SPONSORED: Starting your Day Spa business

 
 

You’ve been working for one of Provo’s most prominent companies with thousands of employees. You’re part of the wellness team, which includes, among others, nurses, general physicians, orthopedic specialists, trainers, and massage therapists.

You’re part of a smaller team responsible for providing massages, facials, and other treatments. You’ve become the favorite of many employees in the company. Some would casually mention that you could start your day spa business.

It’s been slowly sinking in, and the past weeks you’ve been thinking a lot about this possibility. As an employee, you’re not poorly paid, but you feel that you could probably earn more if you run your own business. You know how to do your job, but you’re a little uncertain about starting a business. What does it take to start a span business?

Industry Overview

Compared to other businesses, the spa industry is relatively smaller. The number of companies is just below 23,500, but it’s still raking in a respectable $19 billion in revenue as of January 2019.

Note, however, that consumer expenditure on spa services is based on disposable income. This means that when deciding to spend on a can of formula milk vs. spending on a massage treatment, the former would always win. Overall economic condition dictates the industry’s performance. Nonetheless, the wellness industry is registering a positive annual growth of 2.6%.

Things to Consider When Starting

That you have the skillset for a service for a spa, is an advantage. But it won’t be the only thing you should rely on to make your business successful. Also, as in any business, the services that you want to offer must be a match with the services that your customers want. Here are some main ideas to consider:

  • Understand what it’s about. You need to have a firm grasp of what you will be embarking on.

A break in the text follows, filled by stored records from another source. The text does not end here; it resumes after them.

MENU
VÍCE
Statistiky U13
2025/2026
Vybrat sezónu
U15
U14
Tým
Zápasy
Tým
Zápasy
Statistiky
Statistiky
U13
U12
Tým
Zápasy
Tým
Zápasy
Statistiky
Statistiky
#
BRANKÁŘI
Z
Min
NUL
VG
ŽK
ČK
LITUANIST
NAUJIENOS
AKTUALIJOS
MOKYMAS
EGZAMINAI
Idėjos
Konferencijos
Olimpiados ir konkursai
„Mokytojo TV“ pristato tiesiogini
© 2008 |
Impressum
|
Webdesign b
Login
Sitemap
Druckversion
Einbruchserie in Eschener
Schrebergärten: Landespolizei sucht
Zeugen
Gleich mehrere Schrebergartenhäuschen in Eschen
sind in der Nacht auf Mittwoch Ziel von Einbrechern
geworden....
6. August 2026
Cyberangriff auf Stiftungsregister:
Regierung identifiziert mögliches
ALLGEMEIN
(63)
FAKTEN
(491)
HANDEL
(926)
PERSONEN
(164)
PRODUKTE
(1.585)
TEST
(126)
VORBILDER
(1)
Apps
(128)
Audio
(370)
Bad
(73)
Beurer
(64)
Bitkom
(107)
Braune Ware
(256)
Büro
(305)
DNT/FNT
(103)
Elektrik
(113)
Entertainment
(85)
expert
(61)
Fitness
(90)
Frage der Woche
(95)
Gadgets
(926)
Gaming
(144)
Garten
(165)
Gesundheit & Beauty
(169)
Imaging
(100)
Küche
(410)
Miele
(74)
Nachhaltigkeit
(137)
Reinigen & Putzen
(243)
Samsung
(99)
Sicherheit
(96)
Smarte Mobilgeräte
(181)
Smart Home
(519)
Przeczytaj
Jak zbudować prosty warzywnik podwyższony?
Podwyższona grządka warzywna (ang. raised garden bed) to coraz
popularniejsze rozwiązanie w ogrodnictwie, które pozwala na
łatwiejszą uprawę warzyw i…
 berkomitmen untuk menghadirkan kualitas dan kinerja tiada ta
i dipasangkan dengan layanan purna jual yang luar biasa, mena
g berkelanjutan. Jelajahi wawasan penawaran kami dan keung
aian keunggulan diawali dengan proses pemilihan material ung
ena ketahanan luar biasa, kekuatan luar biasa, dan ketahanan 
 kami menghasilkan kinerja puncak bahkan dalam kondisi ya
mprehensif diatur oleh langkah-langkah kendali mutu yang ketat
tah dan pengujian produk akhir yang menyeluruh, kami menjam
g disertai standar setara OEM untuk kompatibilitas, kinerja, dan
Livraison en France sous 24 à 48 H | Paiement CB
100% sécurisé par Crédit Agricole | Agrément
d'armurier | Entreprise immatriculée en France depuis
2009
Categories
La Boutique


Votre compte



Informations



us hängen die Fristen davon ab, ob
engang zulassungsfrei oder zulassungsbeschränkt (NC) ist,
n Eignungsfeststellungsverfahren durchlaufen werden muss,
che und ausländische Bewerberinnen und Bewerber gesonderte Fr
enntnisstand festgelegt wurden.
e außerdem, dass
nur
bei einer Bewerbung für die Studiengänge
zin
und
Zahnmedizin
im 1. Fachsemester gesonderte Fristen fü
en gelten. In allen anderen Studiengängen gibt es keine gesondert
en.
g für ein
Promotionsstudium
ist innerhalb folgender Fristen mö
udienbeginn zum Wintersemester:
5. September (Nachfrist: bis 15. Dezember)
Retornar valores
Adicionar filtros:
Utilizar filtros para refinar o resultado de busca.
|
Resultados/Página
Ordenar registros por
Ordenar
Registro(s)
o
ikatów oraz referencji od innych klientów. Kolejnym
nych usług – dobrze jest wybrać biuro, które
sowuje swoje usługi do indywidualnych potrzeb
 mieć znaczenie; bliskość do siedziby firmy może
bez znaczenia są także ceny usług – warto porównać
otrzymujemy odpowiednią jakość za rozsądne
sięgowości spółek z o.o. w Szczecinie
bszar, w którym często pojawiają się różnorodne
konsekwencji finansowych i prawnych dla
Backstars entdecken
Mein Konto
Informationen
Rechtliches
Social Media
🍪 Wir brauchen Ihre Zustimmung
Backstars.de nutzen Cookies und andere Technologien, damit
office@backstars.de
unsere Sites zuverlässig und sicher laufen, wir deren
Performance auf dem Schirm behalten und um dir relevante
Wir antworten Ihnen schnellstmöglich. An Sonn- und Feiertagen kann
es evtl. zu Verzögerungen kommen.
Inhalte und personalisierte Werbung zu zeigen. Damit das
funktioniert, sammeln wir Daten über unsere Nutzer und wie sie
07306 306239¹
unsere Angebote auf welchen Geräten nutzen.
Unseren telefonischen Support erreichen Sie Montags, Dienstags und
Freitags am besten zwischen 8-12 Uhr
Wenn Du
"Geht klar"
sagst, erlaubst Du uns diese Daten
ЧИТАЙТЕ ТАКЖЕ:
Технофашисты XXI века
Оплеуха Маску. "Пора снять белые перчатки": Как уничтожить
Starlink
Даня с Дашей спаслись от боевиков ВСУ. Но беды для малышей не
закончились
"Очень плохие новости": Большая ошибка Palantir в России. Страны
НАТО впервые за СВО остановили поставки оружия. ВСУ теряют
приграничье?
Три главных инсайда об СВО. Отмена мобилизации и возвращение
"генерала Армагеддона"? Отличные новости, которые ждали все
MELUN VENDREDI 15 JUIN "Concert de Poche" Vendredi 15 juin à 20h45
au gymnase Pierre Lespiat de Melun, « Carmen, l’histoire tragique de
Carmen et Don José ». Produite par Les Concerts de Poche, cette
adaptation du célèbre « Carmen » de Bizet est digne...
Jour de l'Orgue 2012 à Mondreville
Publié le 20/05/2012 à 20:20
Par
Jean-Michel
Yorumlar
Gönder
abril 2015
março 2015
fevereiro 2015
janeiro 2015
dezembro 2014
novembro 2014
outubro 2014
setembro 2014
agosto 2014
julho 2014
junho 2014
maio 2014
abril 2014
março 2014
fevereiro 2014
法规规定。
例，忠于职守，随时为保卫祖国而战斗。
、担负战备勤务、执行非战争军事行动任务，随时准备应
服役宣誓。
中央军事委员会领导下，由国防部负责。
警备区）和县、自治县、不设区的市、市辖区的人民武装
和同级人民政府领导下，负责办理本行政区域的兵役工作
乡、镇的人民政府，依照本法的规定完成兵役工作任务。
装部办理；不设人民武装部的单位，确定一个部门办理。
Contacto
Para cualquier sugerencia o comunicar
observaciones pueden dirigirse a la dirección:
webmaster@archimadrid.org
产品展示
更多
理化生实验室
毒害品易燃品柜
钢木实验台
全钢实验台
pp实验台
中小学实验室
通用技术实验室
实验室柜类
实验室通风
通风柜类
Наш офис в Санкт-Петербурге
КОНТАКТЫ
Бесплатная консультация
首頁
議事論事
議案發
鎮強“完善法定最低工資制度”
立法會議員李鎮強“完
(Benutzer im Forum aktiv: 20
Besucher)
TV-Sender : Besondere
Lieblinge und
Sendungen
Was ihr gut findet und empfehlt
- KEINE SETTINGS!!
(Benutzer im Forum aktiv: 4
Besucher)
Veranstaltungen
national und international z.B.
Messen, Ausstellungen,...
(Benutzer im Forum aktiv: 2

You do this by doing your research, putting in the work, and managing your expectations. If you think that it will be a get-rich-easy venture, you would be mistaken. It entails plenty of costs, and the operation is more complicated rather than simple. Be prepared to tackle this scenario.
  • Determine your kind of spa. Decide first from two options: a) a standard day spa providing body treatments; or b) a medical spa, which offers the same service as a standard spa plus those offered by a licensed medical practitioner. If you’re starting, it will be more prudent to begin with option a) and then consider down the road what services you can add.
  • Determine your structure. You’ve done your research, and you’ve written your business plan. Make sure that you’ve decided on the structure of your business that would take you years forward. Is it an LLC or will you incorporate? How you get your license, and even the taxes that you need to pay shall be based on your formal business structure.
  • Capitalization. Unfortunately, this is one of those businesses that would be heavy on investment. Some experts estimate that your initial investment can start at $100,000. The amount, however, will cover equipment, training, the initial cost of payroll, licenses, some advertising, and furniture.
  • Your people. Bring in people that are highly qualified and well trained in the services that they will provide, whether it’s body massage, peeling, or a facial. Their expertise and competence will become part of your branding.

You need to find a suitable location and gear up for some marketing initiatives. You need to spread the word even before the start of your operation, to generate interest.